What number of lines in the listing contain "документов"? Answer with that number only.

Data for processing below:

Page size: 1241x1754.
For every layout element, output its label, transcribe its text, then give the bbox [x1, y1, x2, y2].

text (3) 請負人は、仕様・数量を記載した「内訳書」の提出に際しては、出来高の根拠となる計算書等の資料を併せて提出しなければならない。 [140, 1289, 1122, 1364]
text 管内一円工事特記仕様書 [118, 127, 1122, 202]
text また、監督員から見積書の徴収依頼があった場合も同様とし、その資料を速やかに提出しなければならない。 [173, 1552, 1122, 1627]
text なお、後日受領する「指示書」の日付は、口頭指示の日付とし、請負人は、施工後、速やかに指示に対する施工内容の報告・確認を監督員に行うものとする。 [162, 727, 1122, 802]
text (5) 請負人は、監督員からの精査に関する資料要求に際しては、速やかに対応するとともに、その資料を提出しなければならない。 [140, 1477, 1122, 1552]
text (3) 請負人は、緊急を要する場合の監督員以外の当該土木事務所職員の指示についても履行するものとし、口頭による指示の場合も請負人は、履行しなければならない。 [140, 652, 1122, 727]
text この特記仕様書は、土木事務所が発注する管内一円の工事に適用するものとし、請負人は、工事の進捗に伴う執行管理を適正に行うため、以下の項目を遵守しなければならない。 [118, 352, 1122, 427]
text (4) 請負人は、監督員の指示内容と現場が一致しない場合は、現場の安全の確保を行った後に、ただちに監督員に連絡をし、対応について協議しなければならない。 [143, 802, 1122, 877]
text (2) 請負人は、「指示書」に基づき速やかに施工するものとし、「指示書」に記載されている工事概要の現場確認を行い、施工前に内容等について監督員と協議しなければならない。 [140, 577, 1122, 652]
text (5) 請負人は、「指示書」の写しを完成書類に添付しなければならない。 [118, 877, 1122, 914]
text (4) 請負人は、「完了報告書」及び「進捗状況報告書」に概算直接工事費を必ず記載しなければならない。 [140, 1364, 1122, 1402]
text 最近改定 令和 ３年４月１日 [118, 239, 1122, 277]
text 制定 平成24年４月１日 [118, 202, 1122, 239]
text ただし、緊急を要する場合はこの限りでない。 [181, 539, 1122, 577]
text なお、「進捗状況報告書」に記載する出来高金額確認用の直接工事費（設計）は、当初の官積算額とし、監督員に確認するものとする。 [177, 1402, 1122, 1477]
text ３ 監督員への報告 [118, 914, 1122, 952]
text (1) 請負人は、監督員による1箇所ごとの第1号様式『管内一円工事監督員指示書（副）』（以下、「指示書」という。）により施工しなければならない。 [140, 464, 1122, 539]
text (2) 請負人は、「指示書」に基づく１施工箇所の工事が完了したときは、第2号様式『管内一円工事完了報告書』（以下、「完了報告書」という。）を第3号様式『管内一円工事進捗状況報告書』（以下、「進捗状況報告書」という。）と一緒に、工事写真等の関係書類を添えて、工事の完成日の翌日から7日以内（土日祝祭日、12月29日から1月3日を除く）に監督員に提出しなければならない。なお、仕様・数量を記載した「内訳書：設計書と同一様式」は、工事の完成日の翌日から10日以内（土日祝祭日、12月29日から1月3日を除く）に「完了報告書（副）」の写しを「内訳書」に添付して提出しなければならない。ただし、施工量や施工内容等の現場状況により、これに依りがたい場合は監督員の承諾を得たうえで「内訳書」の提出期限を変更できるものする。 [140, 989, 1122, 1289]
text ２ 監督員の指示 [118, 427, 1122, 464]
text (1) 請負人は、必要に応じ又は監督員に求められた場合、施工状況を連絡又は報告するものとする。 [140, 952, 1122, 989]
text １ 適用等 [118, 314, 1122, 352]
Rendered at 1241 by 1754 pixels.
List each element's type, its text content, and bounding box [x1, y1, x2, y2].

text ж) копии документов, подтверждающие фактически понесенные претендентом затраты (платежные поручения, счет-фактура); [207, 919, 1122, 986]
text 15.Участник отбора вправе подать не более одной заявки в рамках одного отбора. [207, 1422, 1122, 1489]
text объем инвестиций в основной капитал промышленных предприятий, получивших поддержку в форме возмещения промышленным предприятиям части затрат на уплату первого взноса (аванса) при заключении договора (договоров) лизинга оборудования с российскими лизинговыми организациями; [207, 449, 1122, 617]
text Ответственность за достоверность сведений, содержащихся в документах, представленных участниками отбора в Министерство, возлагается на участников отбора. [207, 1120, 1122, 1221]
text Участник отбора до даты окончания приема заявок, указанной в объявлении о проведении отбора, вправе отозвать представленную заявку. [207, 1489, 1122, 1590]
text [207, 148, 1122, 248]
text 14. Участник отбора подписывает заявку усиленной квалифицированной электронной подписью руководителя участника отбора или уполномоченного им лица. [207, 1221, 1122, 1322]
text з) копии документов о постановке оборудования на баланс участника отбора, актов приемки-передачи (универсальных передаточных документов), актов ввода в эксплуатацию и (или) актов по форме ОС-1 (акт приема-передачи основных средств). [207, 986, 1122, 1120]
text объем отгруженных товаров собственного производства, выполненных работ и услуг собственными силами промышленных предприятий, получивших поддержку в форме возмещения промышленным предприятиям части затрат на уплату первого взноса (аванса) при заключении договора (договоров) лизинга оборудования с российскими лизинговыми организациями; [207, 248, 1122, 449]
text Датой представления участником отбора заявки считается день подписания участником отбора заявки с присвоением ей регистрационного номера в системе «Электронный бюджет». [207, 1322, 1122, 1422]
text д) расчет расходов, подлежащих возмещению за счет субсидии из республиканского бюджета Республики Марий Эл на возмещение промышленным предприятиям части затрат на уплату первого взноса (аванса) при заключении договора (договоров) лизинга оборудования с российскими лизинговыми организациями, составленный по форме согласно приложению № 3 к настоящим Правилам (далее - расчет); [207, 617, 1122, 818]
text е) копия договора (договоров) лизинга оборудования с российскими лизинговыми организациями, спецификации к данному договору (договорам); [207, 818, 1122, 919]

End of Data for processing.

» Task result: 2